> [TASK LIST]
#1 According to the article on forage species for organic transitions, what is largely determined by species selection?
#2 In the article on forage species for organic transitions, rewrite the passage from "Transitioning to organic systems" to "by species selection.", swapping "herbicides" for "chemical herbicides".
#3 Carry on the article on forage species for organic transitions from the point at which it stops.

> [SELECTED EXTRACT]

Forage Species Selections to Minimize Weeds in Transitioning Organic Programs

eOrganic author:

Jonathan O. C. Kubesch, University of Tennessee


Transitioning to organic systems presents weed control challenges. In the absence of herbicides, weeds must be controlled with cultural and mechanical practices. Tillage and in-season cultivation are alternates to herbicides for grain production and annual forages, but are not possible in perennial forages after seedbed preparation. Weed control within an organic forage system is largely determined by species selection.

Forages that readily establish and effectively compete against weeds are essential to maintain weed control after establishment is complete. Tillage, clipping, and grazing are the main weed control methods available. The identity of weeds is important, especially when noxious weeds are present and can take over at the expense of useful forage species. This article describes some of the goals and challenges of organic forage production, and presents results of an experiment to determine the best forage species for transitioning to organic production in the southeastern United States.

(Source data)
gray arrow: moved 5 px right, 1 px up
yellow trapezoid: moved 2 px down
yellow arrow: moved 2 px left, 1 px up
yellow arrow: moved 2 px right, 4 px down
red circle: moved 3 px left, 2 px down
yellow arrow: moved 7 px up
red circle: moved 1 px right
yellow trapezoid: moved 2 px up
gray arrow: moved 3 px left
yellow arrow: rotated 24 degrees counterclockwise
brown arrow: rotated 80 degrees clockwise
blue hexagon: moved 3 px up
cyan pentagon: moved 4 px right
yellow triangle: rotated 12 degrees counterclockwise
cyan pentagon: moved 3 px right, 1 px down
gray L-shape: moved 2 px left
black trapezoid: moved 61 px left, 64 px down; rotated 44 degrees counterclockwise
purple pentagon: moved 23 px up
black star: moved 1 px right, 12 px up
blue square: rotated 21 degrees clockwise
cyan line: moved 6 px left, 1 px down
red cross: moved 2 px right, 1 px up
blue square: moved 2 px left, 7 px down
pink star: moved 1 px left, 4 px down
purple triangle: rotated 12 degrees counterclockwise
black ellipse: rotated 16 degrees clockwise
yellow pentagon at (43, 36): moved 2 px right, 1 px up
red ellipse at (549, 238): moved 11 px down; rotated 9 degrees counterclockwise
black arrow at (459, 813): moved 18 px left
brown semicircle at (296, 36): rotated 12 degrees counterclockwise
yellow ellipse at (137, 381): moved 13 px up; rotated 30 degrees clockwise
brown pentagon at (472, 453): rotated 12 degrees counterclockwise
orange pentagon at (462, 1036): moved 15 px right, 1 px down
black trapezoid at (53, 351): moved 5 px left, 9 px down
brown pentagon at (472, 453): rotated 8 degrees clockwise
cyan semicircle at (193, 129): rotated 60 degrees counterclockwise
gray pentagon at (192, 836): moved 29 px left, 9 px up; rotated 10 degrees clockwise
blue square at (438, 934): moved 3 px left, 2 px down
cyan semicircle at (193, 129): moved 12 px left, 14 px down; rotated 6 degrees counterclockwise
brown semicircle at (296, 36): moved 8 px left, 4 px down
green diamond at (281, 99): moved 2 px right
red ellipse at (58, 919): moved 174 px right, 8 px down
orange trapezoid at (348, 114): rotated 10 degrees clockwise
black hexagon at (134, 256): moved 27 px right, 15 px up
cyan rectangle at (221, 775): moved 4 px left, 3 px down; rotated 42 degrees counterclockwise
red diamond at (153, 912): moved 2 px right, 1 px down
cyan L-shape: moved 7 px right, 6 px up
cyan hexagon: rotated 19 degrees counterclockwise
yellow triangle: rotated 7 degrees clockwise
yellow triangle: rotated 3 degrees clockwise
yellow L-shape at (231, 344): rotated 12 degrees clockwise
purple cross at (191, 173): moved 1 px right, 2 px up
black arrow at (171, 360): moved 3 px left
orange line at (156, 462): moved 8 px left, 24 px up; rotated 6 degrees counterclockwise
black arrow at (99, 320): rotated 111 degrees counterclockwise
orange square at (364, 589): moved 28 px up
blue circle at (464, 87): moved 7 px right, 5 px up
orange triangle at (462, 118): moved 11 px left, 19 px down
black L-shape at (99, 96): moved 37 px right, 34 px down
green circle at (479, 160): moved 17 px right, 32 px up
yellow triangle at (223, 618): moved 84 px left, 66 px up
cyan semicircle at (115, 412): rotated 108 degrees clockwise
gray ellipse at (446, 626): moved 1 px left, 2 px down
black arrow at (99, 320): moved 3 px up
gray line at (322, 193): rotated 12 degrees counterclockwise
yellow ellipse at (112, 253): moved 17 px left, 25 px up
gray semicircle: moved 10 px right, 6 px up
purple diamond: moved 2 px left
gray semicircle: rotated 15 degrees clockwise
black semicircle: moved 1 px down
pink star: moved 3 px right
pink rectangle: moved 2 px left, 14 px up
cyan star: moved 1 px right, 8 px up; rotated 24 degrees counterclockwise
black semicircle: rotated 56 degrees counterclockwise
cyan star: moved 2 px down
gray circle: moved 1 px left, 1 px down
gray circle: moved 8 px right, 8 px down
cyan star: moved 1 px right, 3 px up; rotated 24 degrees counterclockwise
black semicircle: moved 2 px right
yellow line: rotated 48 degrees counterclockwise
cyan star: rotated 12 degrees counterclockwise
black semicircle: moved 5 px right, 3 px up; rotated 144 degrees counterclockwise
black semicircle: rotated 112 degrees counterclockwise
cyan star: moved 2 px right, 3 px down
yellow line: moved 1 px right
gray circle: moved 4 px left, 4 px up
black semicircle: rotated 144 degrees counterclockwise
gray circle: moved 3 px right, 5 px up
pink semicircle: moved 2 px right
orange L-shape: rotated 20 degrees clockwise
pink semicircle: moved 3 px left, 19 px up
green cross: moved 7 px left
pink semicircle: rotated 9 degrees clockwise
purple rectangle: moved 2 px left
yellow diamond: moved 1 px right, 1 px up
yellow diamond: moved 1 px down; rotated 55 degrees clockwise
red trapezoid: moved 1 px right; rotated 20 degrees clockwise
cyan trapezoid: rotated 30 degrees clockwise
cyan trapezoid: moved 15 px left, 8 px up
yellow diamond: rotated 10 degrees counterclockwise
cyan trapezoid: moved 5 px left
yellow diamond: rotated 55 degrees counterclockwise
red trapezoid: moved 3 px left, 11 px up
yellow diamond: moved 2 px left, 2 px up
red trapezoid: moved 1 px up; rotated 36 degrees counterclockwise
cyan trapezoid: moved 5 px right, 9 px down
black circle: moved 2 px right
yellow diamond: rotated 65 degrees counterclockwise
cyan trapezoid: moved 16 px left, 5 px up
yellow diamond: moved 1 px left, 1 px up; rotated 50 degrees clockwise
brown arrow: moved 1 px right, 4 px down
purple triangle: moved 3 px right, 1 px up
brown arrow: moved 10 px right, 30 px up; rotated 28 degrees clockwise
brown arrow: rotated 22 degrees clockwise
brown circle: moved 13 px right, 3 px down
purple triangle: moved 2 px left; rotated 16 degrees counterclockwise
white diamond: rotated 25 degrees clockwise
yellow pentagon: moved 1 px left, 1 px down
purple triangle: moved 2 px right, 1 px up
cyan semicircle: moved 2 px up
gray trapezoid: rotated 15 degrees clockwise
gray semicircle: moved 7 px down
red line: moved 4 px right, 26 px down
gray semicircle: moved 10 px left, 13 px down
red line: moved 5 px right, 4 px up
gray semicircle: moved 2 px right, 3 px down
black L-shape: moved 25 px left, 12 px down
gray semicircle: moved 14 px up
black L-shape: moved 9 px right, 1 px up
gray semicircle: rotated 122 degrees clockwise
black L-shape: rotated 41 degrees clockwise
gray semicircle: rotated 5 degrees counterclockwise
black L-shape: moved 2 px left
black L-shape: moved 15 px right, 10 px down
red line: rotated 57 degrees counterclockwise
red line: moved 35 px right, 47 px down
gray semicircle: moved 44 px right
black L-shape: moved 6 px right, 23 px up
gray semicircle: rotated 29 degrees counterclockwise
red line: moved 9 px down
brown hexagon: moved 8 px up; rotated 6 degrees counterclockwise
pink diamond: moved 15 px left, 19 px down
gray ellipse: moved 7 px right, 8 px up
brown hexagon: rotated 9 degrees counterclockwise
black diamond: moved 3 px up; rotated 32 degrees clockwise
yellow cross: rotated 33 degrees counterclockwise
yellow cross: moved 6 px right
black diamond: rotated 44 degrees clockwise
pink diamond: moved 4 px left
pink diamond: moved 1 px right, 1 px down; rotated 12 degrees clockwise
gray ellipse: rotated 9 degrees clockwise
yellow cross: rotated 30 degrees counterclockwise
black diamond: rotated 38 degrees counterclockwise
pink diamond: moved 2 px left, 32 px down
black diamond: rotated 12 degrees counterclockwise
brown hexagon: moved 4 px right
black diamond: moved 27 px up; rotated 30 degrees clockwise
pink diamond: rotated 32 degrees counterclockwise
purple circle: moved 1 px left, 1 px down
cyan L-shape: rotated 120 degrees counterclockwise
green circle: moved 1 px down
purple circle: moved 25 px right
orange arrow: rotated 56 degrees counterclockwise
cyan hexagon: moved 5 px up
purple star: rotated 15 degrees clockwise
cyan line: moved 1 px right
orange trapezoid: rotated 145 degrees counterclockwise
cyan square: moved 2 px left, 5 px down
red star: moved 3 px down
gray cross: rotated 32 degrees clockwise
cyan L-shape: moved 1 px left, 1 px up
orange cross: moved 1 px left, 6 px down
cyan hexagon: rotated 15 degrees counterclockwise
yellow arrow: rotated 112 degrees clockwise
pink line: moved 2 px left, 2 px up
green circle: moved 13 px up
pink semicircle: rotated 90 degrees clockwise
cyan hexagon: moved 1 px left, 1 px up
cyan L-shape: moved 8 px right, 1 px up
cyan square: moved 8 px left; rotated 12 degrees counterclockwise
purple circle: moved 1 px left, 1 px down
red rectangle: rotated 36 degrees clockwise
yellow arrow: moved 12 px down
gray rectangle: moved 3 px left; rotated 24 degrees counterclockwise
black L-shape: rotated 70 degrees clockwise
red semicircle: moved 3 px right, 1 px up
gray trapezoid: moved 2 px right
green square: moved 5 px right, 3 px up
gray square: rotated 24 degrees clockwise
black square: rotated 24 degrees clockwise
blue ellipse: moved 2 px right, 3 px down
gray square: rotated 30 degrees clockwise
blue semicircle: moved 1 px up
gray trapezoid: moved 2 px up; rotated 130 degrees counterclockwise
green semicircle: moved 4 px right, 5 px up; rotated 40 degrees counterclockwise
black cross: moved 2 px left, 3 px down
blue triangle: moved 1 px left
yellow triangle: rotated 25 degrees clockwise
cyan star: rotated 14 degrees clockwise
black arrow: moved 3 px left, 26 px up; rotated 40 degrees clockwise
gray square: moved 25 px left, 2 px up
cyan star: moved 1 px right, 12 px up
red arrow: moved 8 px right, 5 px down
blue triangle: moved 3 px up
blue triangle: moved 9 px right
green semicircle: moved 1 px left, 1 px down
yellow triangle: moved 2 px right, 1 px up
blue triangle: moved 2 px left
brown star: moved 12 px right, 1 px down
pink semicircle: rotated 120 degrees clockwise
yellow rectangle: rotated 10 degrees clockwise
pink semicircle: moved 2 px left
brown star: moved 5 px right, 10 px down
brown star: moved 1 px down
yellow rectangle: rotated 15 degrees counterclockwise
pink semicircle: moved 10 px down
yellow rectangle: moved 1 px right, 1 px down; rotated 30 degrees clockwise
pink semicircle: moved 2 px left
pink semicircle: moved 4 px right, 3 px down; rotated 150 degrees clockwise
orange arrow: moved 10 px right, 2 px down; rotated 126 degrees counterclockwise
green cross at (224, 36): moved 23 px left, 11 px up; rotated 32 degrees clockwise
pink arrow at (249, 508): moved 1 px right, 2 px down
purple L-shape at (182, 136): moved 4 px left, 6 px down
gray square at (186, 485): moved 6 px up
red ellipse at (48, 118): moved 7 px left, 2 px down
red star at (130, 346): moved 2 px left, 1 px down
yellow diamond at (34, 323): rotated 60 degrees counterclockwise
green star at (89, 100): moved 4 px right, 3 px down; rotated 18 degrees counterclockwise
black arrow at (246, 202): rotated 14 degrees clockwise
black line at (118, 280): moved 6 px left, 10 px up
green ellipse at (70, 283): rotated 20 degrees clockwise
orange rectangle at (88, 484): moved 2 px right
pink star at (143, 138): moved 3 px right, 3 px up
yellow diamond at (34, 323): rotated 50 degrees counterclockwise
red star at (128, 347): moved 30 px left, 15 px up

> [ANSWERS TO THE EXERCISE]
#1 Weed control within an organic forage system.

#2
Transitioning to organic systems presents weed control challenges. In the absence of chemical herbicides, weeds must be controlled with cultural and mechanical practices. Tillage and in-season cultivation are alternates to chemical herbicides for grain production and annual forages, but are not possible in perennial forages after seedbed preparation. Weed control within an organic forage system is largely determined by species selection.

#3
Goals for Transitional Forage Programs

  • Establish a productive, organic forage cropping system within 3 years
  • Meet the USDA Organic pasture rule
  • Avoid prohibited use of chemical herbicides
  • Enhance economic viability of transitioning organic systems

Southeastern Production Challenges

In the southeastern United States, forage species selection could include most forage groups. Cool- and warm-season species, annual and perennial species, grasses, legumes, and forbs can be used to build a farm's forage program. There are even opportunities to include native warm-season grass species in productive stands (McIntosh et al., 2015). Conversely, environmental factors make species selection particularly important in the Southeast. Summer drought can damage cool-season grass stands, and hard freezes can harm sensitive warm-season grasses. Soil fertility can determine the production outcome of mixed stands, which often leads producers to include legumes in stands (Corbin et al., 2018). Legumes offer a cost-effective source of nitrogen.

Selections for Low-Input Organic Production

In the southeastern United States, beef cow-calf and stocker operations rely on tall fescue and bermudagrass pastures to meet animal needs (Ball et al., 2015), whereas dairy producers mostly produce annual forages, such as corn silage and small grains, to meet the higher nutritional needs of lactating cattle. Reintroducing alfalfa back into the Southeast has been a goal for 21st century forage programs to improve forage quality (White and Lemus, 2015; Hoveland, 1986). Perennial forages are used for their persistence, tolerance of compaction, and ease of management. Annual forages require more effort from producers, but can have higher nutritive value than perennial forages.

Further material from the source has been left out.